* EXCERPT PROVIDED *
To create a Unity Catalog metastore that is accessed by an Azure managed identity:

  1. Create an Azure Databricks access connector and assign it permissions to the storage container where you want the metastore’s metadata and managed tables to be stored, using the instructions in Configure a managed identity for Unity Catalog.

    An Azure Databricks access connector is a first-party Azure resource that lets you connect a system-assigned managed identity to an Azure Databricks account.

    Make note of the access connector’s resource ID.

  2. Log in to the Azure Databricks account console.

  3. Click Data Icon Data.

  4. Click Create Metastore.

  5. Enter values for the following fields:

    • Name for the metastore.

    • Region where the metastore will be deployed.

      This must be the same region as the workspaces you want to use to access the data. Make sure that it matches the region of the access connector and storage container that you created earlier.

    • ADLS Gen 2 path: Enter the path to the storage container that you will use as root storage for the metastore.

      The abfss:// prefix is added automatically.

    • Access Connector ID: Enter the Azure Databricks access connector’s resource ID in the format:

      /subscriptions/12f34567-8ace-9c10-111c-aea8eba12345c/resourceGroups/<resource_group>/providers/Microsoft.Databricks/accessConnectors/<connector-name>
      
  6. Click Create.

    If the request fails, retry using a different metastore name.

  7. When prompted, select workspaces to link to the metastore.

    For more information about linking workspaces to metastores, see Enable a workspace for Unity Catalog.

The user who creates a metastore is its original metastore admin. Databricks recommends that you reassign the metastore admin to a group. See (Recommended) Transfer ownership of your metastore to a group.

Create a metastore that is accessed using a service principal

To create a Unity Catalog metastore that is accessed by a service principal:

  1. Create a storage account for Azure Data Lake Storage Gen2.

    This storage account will contain metadata related to Unity Catalog metastores and their objects, as well as the data for managed tables in Unity Catalog. See Create a storage account to use with Azure Data Lake Storage Gen2. Make a note of the region where you created the storage account.

  2. Create a container in the new storage account.

* GIVEN ENTRIES *
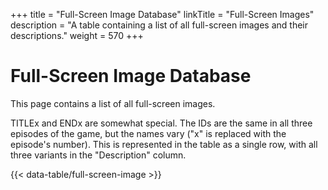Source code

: +++
title = "Full-Screen Image Database"
linkTitle = "Full-Screen Images"
description = "A table containing a list of all full-screen images and their descriptions."
weight = 570
+++

# Full-Screen Image Database

This page contains a list of all full-screen images.

TITLEx and ENDx are somewhat special. The IDs are the same in all three episodes of the game, but the names vary ("x" is replaced with the episode's number). This is represented in the table as a single row, with all three variants in the "Description" column.

{{< data-table/full-screen-image >}}
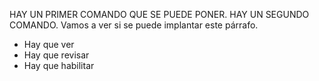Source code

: HAY UN PRIMER COMANDO QUE SE PUEDE PONER.
        HAY UN SEGUNDO COMANDO.
Vamos a ver si se puede implantar este p&aacute;rrafo.
<ul>
	<li>Hay que ver</li>
	<li>Hay que revisar</li>
	<li>Hay que habilitar</li>
</ul>
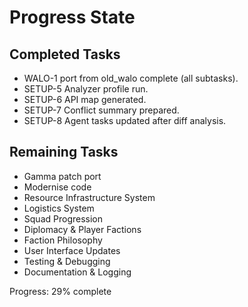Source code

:# Progress State

## Completed Tasks
- WALO-1 port from old_walo complete (all subtasks).
- SETUP-5 Analyzer profile run.
- SETUP-6 API map generated.
- SETUP-7 Conflict summary prepared.
- SETUP-8 Agent tasks updated after diff analysis.

## Remaining Tasks
- Gamma patch port
- Modernise code
- Resource Infrastructure System
- Logistics System
- Squad Progression
- Diplomacy & Player Factions
- Faction Philosophy
- User Interface Updates
- Testing & Debugging
- Documentation & Logging


Progress: 29% complete
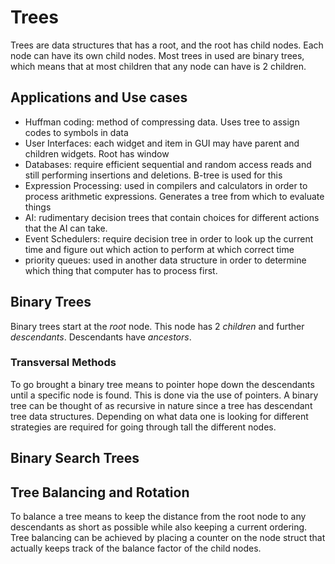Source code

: # Trees

Trees are data structures that has a root, and the root has child nodes. Each node can have
its own child nodes. Most trees in used are binary trees, which means that at most children that
any node can have is 2 children.

## Applications and Use cases

- Huffman coding: method of compressing data. Uses tree to assign codes to symbols in data
- User Interfaces: each widget and item in GUI may have parent and children widgets. Root has window
- Databases: require efficient sequential and random access reads and still performing insertions and deletions. B-tree is used for this
- Expression Processing: used in compilers and calculators in order to process arithmetic expressions. Generates a tree from which to evaluate things
- AI: rudimentary decision trees that contain choices for different actions that the AI can take.
- Event Schedulers: require decision tree in order to look up the current time and figure out which action to perform at which correct time
- priority queues: used in another data structure in order to determine which thing that computer has to process first.

## Binary Trees

Binary trees start at the *root* node. This node has 2 *children* and further *descendants*.
Descendants have *ancestors*. 

### Transversal Methods

To go brought a binary tree means to pointer hope down the descendants until a specific node is found.
This is done via the use of pointers. A binary tree can be thought of as recursive in nature since 
a tree has descendant tree data structures. Depending on what data one is looking for different strategies 
are required for going through tall the different nodes.

## Binary Search Trees


## Tree Balancing and Rotation

To balance a tree means to keep the distance from the root node to any descendants as short as 
possible while also keeping a current ordering. Tree balancing can be achieved by placing a counter on
the node struct that actually keeps track of the balance factor of the child nodes.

* PROBLEMS TO WORK ON *
1. Answer these questions from the Unity Catalog metastore instructions:
(a) What prefix is added automatically to the ADLS Gen 2 path?
(b) Who is the original metastore admin?
(c) What should you try if the Create request fails?
2. Duplicate the lines of the listing, starting with the line that contains "- Huffman coding: method" and going on through the end of the listing.
The listing bears no relation to the text.

* COMPLETED EXERCISE *
1.
(a) The abfss:// prefix.
(b) The user who creates the metastore.
(c) Retry using a different metastore name.

2.
- Huffman coding: method of compressing data. Uses tree to assign codes to symbols in data
- User Interfaces: each widget and item in GUI may have parent and children widgets. Root has window
- Databases: require efficient sequential and random access reads and still performing insertions and deletions. B-tree is used for this
- Expression Processing: used in compilers and calculators in order to process arithmetic expressions. Generates a tree from which to evaluate things
- AI: rudimentary decision trees that contain choices for different actions that the AI can take.
- Event Schedulers: require decision tree in order to look up the current time and figure out which action to perform at which correct time
- priority queues: used in another data structure in order to determine which thing that computer has to process first.

## Binary Trees

Binary trees start at the *root* node. This node has 2 *children* and further *descendants*.
Descendants have *ancestors*. 

### Transversal Methods

To go brought a binary tree means to pointer hope down the descendants until a specific node is found.
This is done via the use of pointers. A binary tree can be thought of as recursive in nature since 
a tree has descendant tree data structures. Depending on what data one is looking for different strategies 
are required for going through tall the different nodes.

## Binary Search Trees


## Tree Balancing and Rotation

To balance a tree means to keep the distance from the root node to any descendants as short as 
possible while also keeping a current ordering. Tree balancing can be achieved by placing a counter on
the node struct that actually keeps track of the balance factor of the child nodes.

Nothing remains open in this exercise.